12~20行目で関数を定義しています。この関数は呼び出されると、キーボードからデータの入力をして、入力したデータを表示します。12行目の関数の定義で「static」というキーワードがついていますが、詳しくは別に説明します。

 22~27行目ではMain関数を定義しています。この関数はプロジェクトを作成した時にすでにできていました。C#では実行時にこの関数を呼び出します。そのため、Main関数内にかかれている処理が順番に実行されます。

 25行目ではShowData関数を呼び出しています。ShowData関数は仮引数が指定されていないので、呼び出す側でも実引数を指定しません。指定するとエラーになります。

■ 仮引数を1つ指定する

 関数の定義で1つ仮引数を指定する方法と、それを呼び出す方法を確認しましょう。

○ プロジェクト

 プロジェクトを作成して確認してみましょう。実行するとコンソールに結果が表示されます。

プロジェクトの種類 コンソール アプリケーション
プロジェクト名 FunctionTest2

サンプルダウンロード

○ プログラム

 次のようにプログラムを入力してください。

  1. class Program
  2. {
  3.  //指定されたしたデータを表示する関数
  4.  static void ShowData(string data)
  5.  {
  6.   //指定したデータを表示
  7.   Console.WriteLine("指定されたデータは「{0}」です。", data);
  8.  }
  9.  static void Main(string[] args)
  10.  {
  11.   //データを入力
  12.   Console.Write("表示したいデータを入力してください:");
  13.   string inputdata = Console.ReadLine();
  14.   //関数の呼び出し
  15.   ShowData(inputdata);
  16.   Console.ReadLine();
  17.  }
  18. }

○ フローチャート

○ 実行結果

表示したいデータを入力してください:みかん
入力したデータは「みかん」です。

○ 解説

 12~16行目で関数を定義しています。この関数は仮引数を一つ用意しています。文字列型の変数が宣言されているので、文字列を受け取る前提で処理が行われます。15行目で渡された文字列を表示しています。

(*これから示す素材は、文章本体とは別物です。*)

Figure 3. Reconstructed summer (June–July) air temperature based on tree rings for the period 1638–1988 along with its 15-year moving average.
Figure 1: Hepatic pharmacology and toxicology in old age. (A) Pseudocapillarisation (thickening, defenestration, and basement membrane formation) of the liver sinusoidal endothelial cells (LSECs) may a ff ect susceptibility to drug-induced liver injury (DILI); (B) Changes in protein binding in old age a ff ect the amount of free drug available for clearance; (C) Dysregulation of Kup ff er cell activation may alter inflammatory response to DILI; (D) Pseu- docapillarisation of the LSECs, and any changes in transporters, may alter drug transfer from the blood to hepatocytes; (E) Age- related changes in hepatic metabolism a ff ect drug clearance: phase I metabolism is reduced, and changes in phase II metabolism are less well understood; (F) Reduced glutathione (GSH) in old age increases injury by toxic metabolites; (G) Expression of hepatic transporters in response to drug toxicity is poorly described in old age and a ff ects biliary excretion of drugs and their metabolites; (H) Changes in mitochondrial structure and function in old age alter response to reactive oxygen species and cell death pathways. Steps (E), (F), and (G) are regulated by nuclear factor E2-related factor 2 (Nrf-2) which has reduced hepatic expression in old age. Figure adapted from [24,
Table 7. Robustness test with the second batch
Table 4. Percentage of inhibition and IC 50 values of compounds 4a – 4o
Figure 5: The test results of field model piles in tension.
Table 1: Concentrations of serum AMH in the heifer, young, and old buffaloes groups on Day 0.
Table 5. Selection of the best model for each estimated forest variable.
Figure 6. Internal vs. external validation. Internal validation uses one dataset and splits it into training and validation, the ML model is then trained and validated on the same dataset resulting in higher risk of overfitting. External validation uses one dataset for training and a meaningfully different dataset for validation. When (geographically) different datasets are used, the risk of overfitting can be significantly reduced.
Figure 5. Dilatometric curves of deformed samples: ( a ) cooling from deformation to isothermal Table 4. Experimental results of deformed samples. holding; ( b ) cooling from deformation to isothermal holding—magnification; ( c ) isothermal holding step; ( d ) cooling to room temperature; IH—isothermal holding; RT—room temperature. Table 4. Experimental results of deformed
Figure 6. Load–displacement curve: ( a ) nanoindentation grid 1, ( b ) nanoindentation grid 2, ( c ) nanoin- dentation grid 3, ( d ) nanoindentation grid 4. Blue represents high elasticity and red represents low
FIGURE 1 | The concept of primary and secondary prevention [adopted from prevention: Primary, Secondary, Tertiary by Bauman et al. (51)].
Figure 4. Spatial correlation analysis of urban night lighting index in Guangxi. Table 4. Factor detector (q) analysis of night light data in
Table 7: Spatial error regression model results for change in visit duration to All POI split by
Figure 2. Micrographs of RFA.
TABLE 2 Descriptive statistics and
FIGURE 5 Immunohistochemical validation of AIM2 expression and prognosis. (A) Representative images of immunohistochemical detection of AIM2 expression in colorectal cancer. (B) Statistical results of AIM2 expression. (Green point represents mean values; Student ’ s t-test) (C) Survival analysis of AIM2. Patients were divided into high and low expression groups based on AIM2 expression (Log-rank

 18~27行目ではMain関数を定義しています。「FunctionTest1」プロジェクトと比べると、今回はMain関数でキーボード入力をしています。25行目でShowData関数を呼び出していますが、その時にキーボードから入力したデータを実引数に指定しています。文字列を実引数に指定しないとエラーになります。

■ 仮引数を複数指定する

 関数の定義で複数仮引数を指定する方法と、それを呼び出す方法を確認しましょう。今回は2つの引数を扱います。

○ プロジェクト

 プロジェクトを作成して確認してみましょう。実行するとコンソールに結果が表示されます。

プロジェクトの種類 コンソール アプリケーション
プロジェクト名 FunctionTest3

サンプルダウンロード

○ プログラム

 次のようにプログラムを入力してください。

  1. class Program
  2. {
  3.  //指定されたしたデータを表示する関数
  4.  static void ShowData(string data, int count)
  5.  {
  6.   //指定した回数ループ
  7.   for (var i = 0; i < count; i++)
  8.   {
  9.    //指定したデータを表示
  10.    Console.WriteLine("指定されたデータは「{0}」です。", data);
  11.   }
  12.  }
  13.  static void Main(string[] args)
  14.  {
  15.   //データを入力
  16.   Console.Write("表示したいデータを入力してください:");
  17.   string inputdata = Console.ReadLine();
  18.   //回数を入力
  19.   Console.Write("表示したい回数を入力してください:");
  20.   int countdata = Int32.Parse(Console.ReadLine());
  21.   //関数の呼び出し
  22.   ShowData(inputdata, countdata);
  23.   Console.ReadLine();
  24.  }
  25. }

○ フローチャート

○ 実行結果

表示したいデータを入力してください:ばなな
表示したい回数を入力してください:5
指定されたデータは「ばなな」です。
指定されたデータは「ばなな」です。
指定されたデータは「ばなな」です。
指定されたデータは「ばなな」です。
指定されたデータは「ばなな」です。

○ 解説

 12~20行目で関数を定義しています。この関数は仮引数を二つ用意しています。文字列と整数値を受け取ります。15行目から受け取った整数値分だけ繰り返して、受け取った文字列を表示します。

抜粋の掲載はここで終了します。